The yard was filled, people spilling out into the road, and I realized I had never seen so many members of these two congregations intermingled. It looked like Birchie and Wattie were holding court under the puffball tree, seated side by side with lifted chins and crossed ankles. A steady stream of pilgrims brought them smiles and news and, in Lois Gainey’s case, a huge plate of muffins. Birchie and Wattie took all these offerings as their simple due, these little old ladies acting as the hinge between the two communities gathering in the yard. They were the human overlap.

Inside me I was growing a boy who belonged here in this yard. Today, in this unrepeated hour, the Mack lawn looked like his birthright.

A station wagon pulled up, packed to the brim with the enormous Ridley family. The kids spilled out of the back with gallon jugs of ice-cold lemonade and a Tupperware container full of homemade gingersnaps. They started pouring drinks and passing out the cookies.

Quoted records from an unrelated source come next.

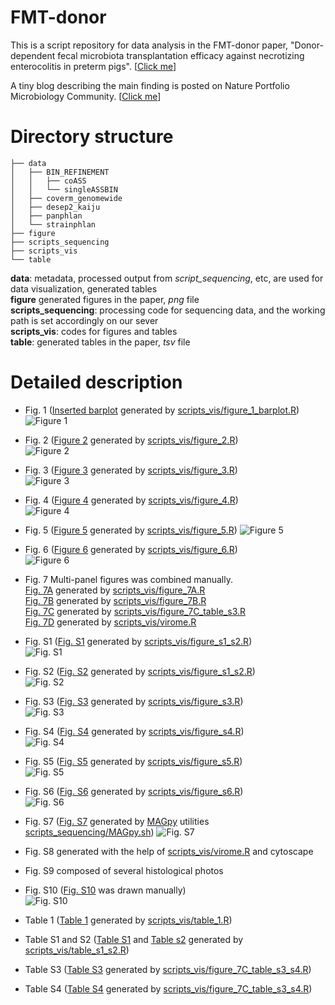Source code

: # FMT-donor
This is a script repository for data analysis in the  FMT-donor paper, "Donor-dependent fecal microbiota transplantation efficacy against necrotizing enterocolitis in preterm pigs". \[[Click me](https://www.nature.com/articles/s41522-022-00310-2)\]

A tiny blog describing the main finding is posted on Nature Portfolio Microbiology Community. \[[Click me](https://microbiologycommunity.nature.com/posts/exploring-donor-difference-in-neonatal-fecal-microbiota-transplantation)\]


# Directory structure
```  
├── data  
│   ├── BIN_REFINEMENT  
│   │   ├── coASS  
│   │   └── singleASSBIN  
│   ├── coverm_genomewide  
│   ├── desep2_kaiju  
│   ├── panphlan  
│   └── strainphlan  
├── figure  
├── scripts_sequencing  
├── scripts_vis  
└── table  
```

**data**: metadata, processed output from *script_sequencing*, etc, are used for data visualization, generated tables  
**figure** generated figures in the paper, *png* file  
**scripts_sequencing**: processing code for sequencing data, and the working path is set accordingly on our sever  
**scripts_vis**: codes for figures and tables  
**table**: generated tables in the paper, *tsv* file  

# Detailed description
* Fig. 1 ([Inserted barplot](/figure/figure_1_barplot.png) generated by [scripts_vis/figure_1_barplot.R](/scripts_vis/figure_1_barplot.R))  
![Figure 1](/figure/figure_1.png)  

* Fig. 2 ([Figure 2](/figure/figure_2.png) generated by [scripts_vis/figure_2.R](/scripts_vis/figure_2.R))  
![Figure 2](/figure/figure_2.png)  

* Fig. 3 ([Figure 3](/figure/figure_3.png) generated by [scripts_vis/figure_3.R](/scripts_vis/figure_3.R))  
![Figure 3](/figure/figure_3.png)  

* Fig. 4 ([Figure 4](/figure/figure_4.png) generated by [scripts_vis/figure_4.R](/scripts_vis/figure_4.R))  
![Figure 4](/figure/figure_4.png)  

* Fig. 5 ([Figure 5](/figure/figure_5.png) generated by [scripts_vis/figure_5.R](/scripts_vis/figure_5.R))
![Figure 5](/figure/figure_5.png)  

* Fig. 6 ([Figure 6](/figure/figure_6.png) generated by [scripts_vis/figure_6.R](/scripts_vis/figure_6.R))  
![Figure 6](/figure/figure_6.png)  

* Fig. 7  Multi-panel figures was combined manually.  
[Fig. 7A](/figure/figure_7A.png) generated by [scripts_vis/figure_7A.R](/scripts_vis/figure_7A.R)  
[Fig. 7B](/figure/figure_7B.png) generated by [scripts_vis/figure_7B.R](/scripts_vis/figure_7B.R)  
[Fig. 7C](/figure/figure_7C.png) generated by [scripts_vis/figure_7C_table_s3.R](/scripts_vis/figure_7C_table_s3.R)  
[Fig. 7D](/figure/figure_7D.png) generated by [scripts_vis/virome.R](/scripts_vis/virome.R)  

* Fig. S1 ([Fig. S1](/figure/figure_s1.png) generated by [scripts_vis/figure_s1_s2.R](/scripts_vis/figure_s1.R))  
![Fig. S1](/figure/figure_s1.png)  

* Fig. S2 ([Fig. S2](/figure/figure_s2.png) generated by [scripts_vis/figure_s1_s2.R](/scripts_vis/figure_s1_s2.R))  
![Fig. S2](/figure/figure_s2.png)  

* Fig. S3 ([Fig. S3](/figure/figure_s3.png) generated by [scripts_vis/figure_s3.R](/scripts_vis/figure_s3.R))  
![Fig. S3](/figure/figure_s3.png)  

* Fig. S4 ([Fig. S4](/figure/figure_s4.png) generated by [scripts_vis/figure_s4.R](/scripts_vis/figure_s4.R))  
![Fig. S4](/figure/figure_s4.png)  

* Fig. S5 ([Fig. S5](/figure/figure_s5.png) generated by [scripts_vis/figure_s5.R](/scripts_vis/figure_s5.R))  
![Fig. S5](/figure/figure_s5.png)  

* Fig. S6 ([Fig. S6](/figure/figure_s6.png) generated by [scripts_vis/figure_s6.R](/scripts_vis/figure_s6.R))  
![Fig. S6](/figure/figure_s6.png)  

* Fig. S7 ([Fig. S7](/figure/figure_s7.png) generated by [MAGpy](https://github.com/WatsonLab/MAGpy) utilities [scripts_sequencing/MAGpy.sh](scripts_sequencing/MAGpy.sh)) 
![Fig. S7](/figure/figure_s7.png)  

* Fig. S8 generated with the help of [scripts_vis/virome.R](scripts_vis/virome.R) and cytoscape 

* Fig. S9 composed of several histological photos 

* Fig. S10 ([Fig. S10](/figure/figure_s10.png) was drawn manually)  
![Fig. S10](/figure/figure_s10.png)  

* Table 1 ([Table 1](/table/table_1.tsv) generated by [scripts_vis/table_1.R](/scripts_vis/table_1.R))  

* Table S1 and S2 ([Table S1](/table/table_s1.tsv) and [Table s2](/table/table_s1.tsv) generated by [scripts_vis/table_s1_s2.R](/scripts_vis/table_s1_s2.R))  
* Table S3 ([Table S3](/table/table_s3.tsv) generated by [scripts_vis/figure_7C_table_s3_s4.R](/scripts_vis/figure_7C_table_s3_s4.R))  
* Table S4 ([Table S4](/table/table_s4.tsv) generated by [scripts_vis/figure_7C_table_s3_s4.R](/scripts_vis/figure_7C_table_s3_s4.R))  











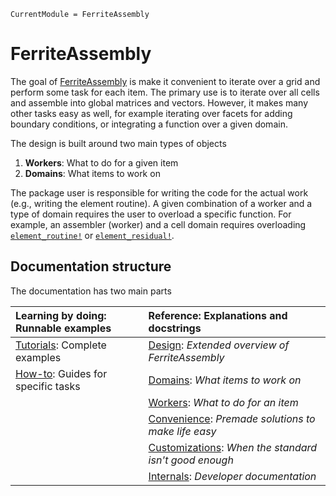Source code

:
 ```@meta
CurrentModule = FerriteAssembly
```

# FerriteAssembly
The goal of [FerriteAssembly](https://github.com/KnutAM/FerriteAssembly.jl) 
is make it convenient to iterate over a grid and perform some task for each item.
The primary use is to iterate over all cells and assemble into global matrices and 
vectors. However, it makes many other tasks easy as well, for example iterating over facets for adding boundary conditions, or integrating a function over a given domain. 

The design is built around two main types of objects
1. **Workers**: What to do for a given item
2. **Domains**: What items to work on

The package user is responsible for writing the code for the actual work (e.g., writing the element routine). A given combination of a worker and a type of domain requires the user to overload a specific function. For example, an assembler (worker) and a cell domain requires overloading [`element_routine!`](@ref) or [`element_residual!`](@ref).

## Documentation structure
The documentation has two main parts

| **Learning by doing:** Runnable examples                       | **Reference:** Explanations and docstrings                                      |
| :------------------------------------------------------------- | :------------------------------------------------------------------------------ |
| [Tutorials](/tutorials/heat_equation/): Complete examples      | [Design](/design/): *Extended overview of FerriteAssembly*                      |
| [How-to](/howto/threaded_assembly/): Guides for specific tasks | [Domains](/DomainBuffers/Setup/): *What items to work on*                       |
|                                                                | [Workers](/Workers/Workers/): *What to do for an item*                          | 
|                                                                | [Convenience](/Convenience/LoadHandler/): *Premade solutions to make life easy* |
|                                                                | [Customizations](/Customization/): *When the standard isn't good enough*        |
|                                                                | [Internals](/internals/): *Developer documentation*                             |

Little Denise Ridley ran to me, braids bouncing, carrying a bathroom-size waxy Dixie Cup covered in flowers. She handed the tiny portion of lemonade to me with an equally tiny cookie.

“Thank you, hon,” I told her.

I put the cookie in my mouth. I drank the cup, all the while looking at a congregation my son belonged in, knowing that it existed only in this moment. I swallowed, and I felt like I was sharing in a spicy, tart communion, strange and rare. It was a taste of the world as I wanted it to be.

Inside the house the drapes twitched. The world as it actually was, present and watching. This peace, this beauty, was temporary. The world as it was—it was coming for us still.